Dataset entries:
------------------------------------

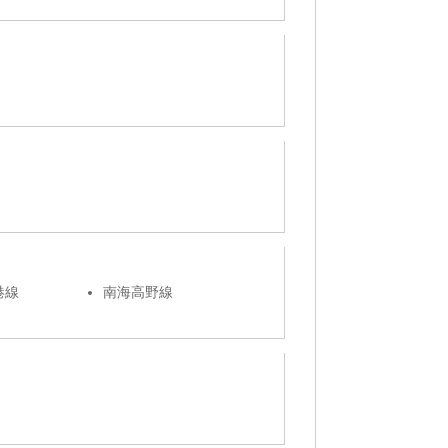
港線
南海高野線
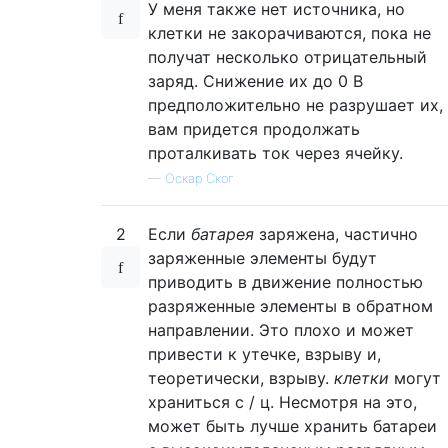
У меня также нет источника, но
клетки не закорачиваются, пока не
получат несколько отрицательный
заряд. Снижение их до 0 В
предположительно не разрушает их,
вам придется продолжать
проталкивать ток через ячейку.
—
Оскар Ског
2
Если
батарея
заряжена, частично
заряженные элементы будут
приводить в движение полностью
разряженные элементы в обратном
направлении. Это плохо и может
привести к утечке, взрыву и,
теоретически, взрыву.
клетки
могут
храниться с / ц. Несмотря на это,
может быть лучше хранить батареи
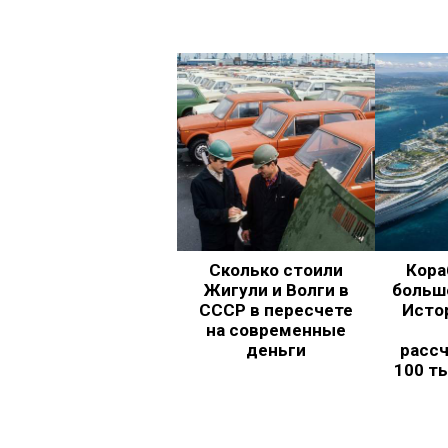
Сколько стоили
Кора
Жигули и Волги в
больш
СССР в пересчете
Исто
на современные
деньги
рассч
100 т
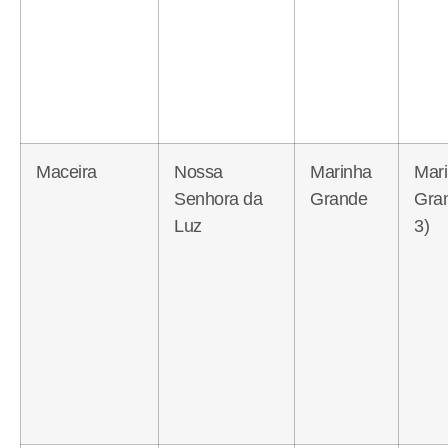
Maceira
Nossa
Marinha
Mar
Senhora da
Grande
Gra
Luz
3)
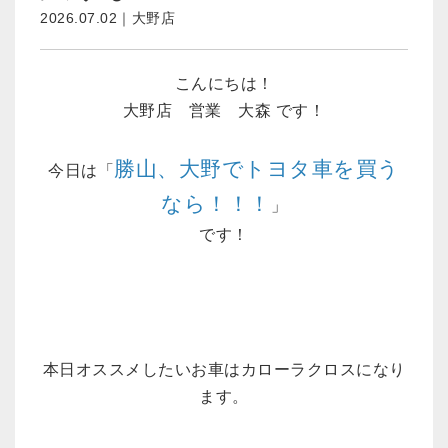
2026.07.02｜大野店
こんにちは！
大野店 営業 大森 です！
勝山、大野でトヨタ車を買う
今日は「
なら！！！
」
です！
本日オススメしたいお車はカローラクロスになり
ます。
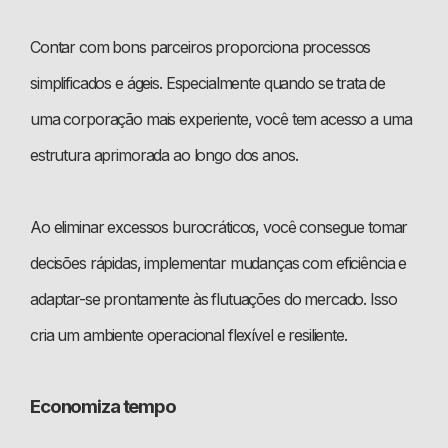
Contar com bons parceiros proporciona processos
simplificados e ágeis. Especialmente quando se trata de
uma corporação mais experiente, você tem acesso a uma
estrutura aprimorada ao longo dos anos.
Ao eliminar excessos burocráticos, você consegue tomar
decisões rápidas, implementar mudanças com eficiência e
adaptar-se prontamente às flutuações do mercado. Isso
cria um ambiente operacional flexível e resiliente.
Economiza tempo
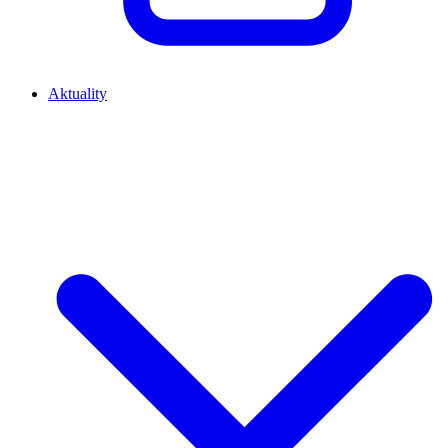
Aktuality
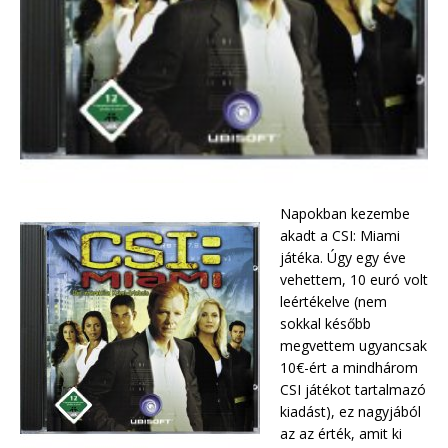
Napokban kezembe
akadt a CSI: Miami
játéka. Úgy egy éve
vehettem, 10 euró volt
leértékelve (nem
sokkal később
megvettem ugyancsak
10€-ért a mindhárom
CSI játékot tartalmazó
kiadást), ez nagyjából
az az érték, amit ki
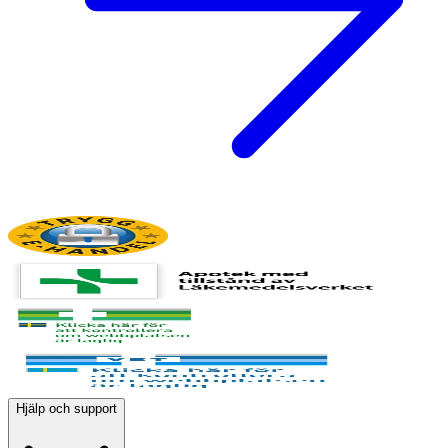
Hjälp och support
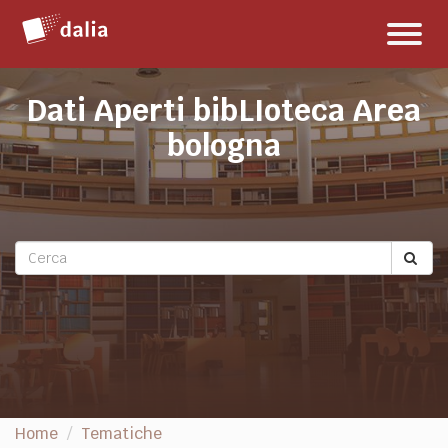
Salta
Toggl
al
naviga
contenuto
Dati Aperti bibLIoteca Area
bologna
Home
Tematiche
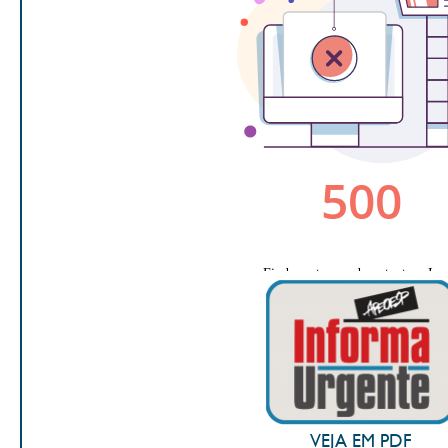
VEJA EM PDF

------------------------------------

> _Task brief_: Where a line of the records contains the word "взрыву", copy that line.

> _Exercise result_:
привести к утечке, взрыву и,
теоретически, взрыву.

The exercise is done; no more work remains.